I would not claim that two seconds is a universal law. But it is a meaningful threshold. Above it, conversations start feeling sticky. Below it, people relax. They stop thinking about the software and start interacting with it.

The difference was obvious the first time I got the pipeline consistently near that range. The calls felt lighter. I found myself naturally asking follow-up questions instead of testing the system like a machine. That was the real milestone, not the stopwatch.

It reminded me of something I learned building other AI systems: users do not experience architectures. They experience waiting, friction, and trust. If you remove enough waiting, the intelligence gets a chance to matter.
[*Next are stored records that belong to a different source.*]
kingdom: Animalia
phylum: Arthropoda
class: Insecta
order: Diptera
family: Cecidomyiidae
What I Would Tell Anyone Building Voice AI

If you are building a voice assistant, start by measuring before optimizing. Break latency into stages. Do not treat it as one mysterious number. Then decide where you can stream, where you can shorten, and where you can safely trade perfect output for faster interaction.
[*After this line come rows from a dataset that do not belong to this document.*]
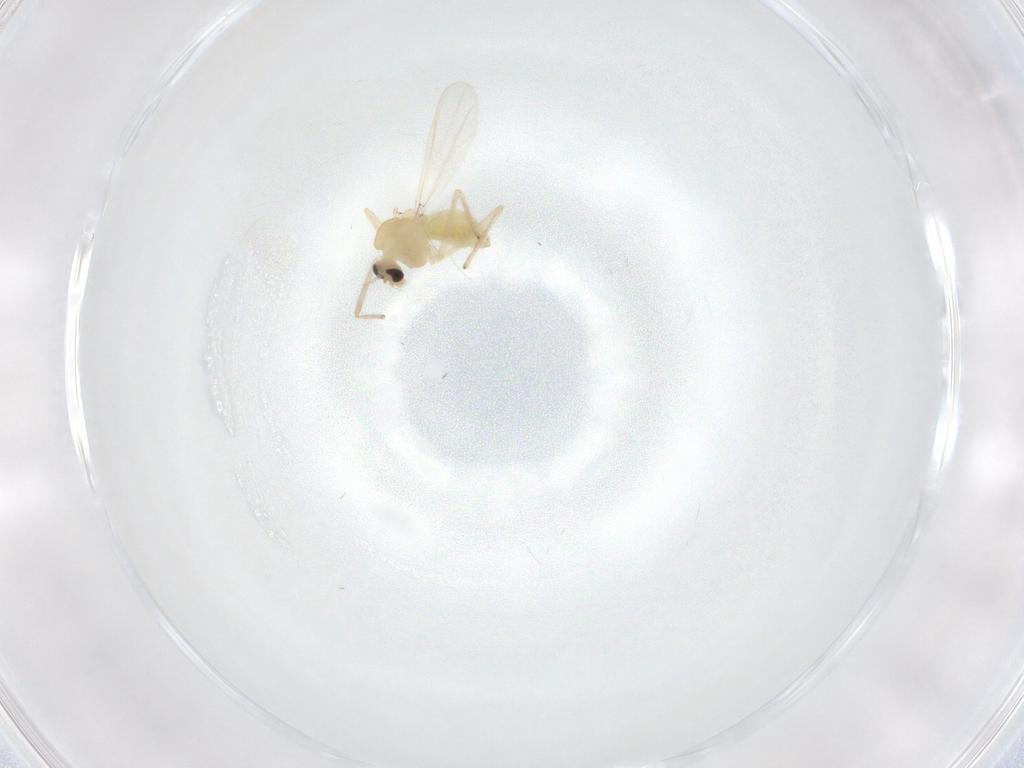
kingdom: Animalia
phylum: Arthropoda
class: Insecta
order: Diptera
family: Chironomidae
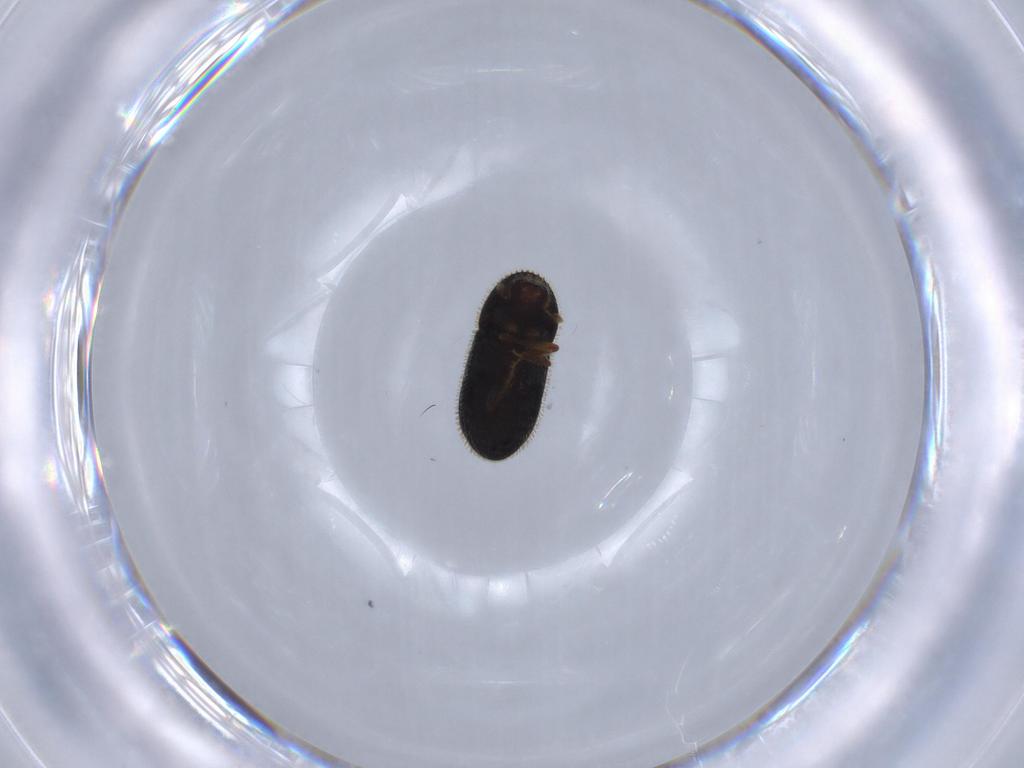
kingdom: Animalia
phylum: Arthropoda
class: Insecta
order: Coleoptera
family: Curculionidae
Design prompts specifically for speech, not for text copied into speech. Build interruption handling early, not as a polish task. Test on bad networks and messy speech. And if you have to choose, optimize for responsiveness before eloquence. A fast good answer beats a slow beautiful one almost every time.

I went into this project thinking I was building a smart assistant. I came out of it thinking I was building a timing system with intelligence attached. That perspective changed how I work on every conversational product now.

In voice AI, users do not reward you for the smartest answer if it arrives too late. Conversation is a performance problem before it becomes an intelligence problem.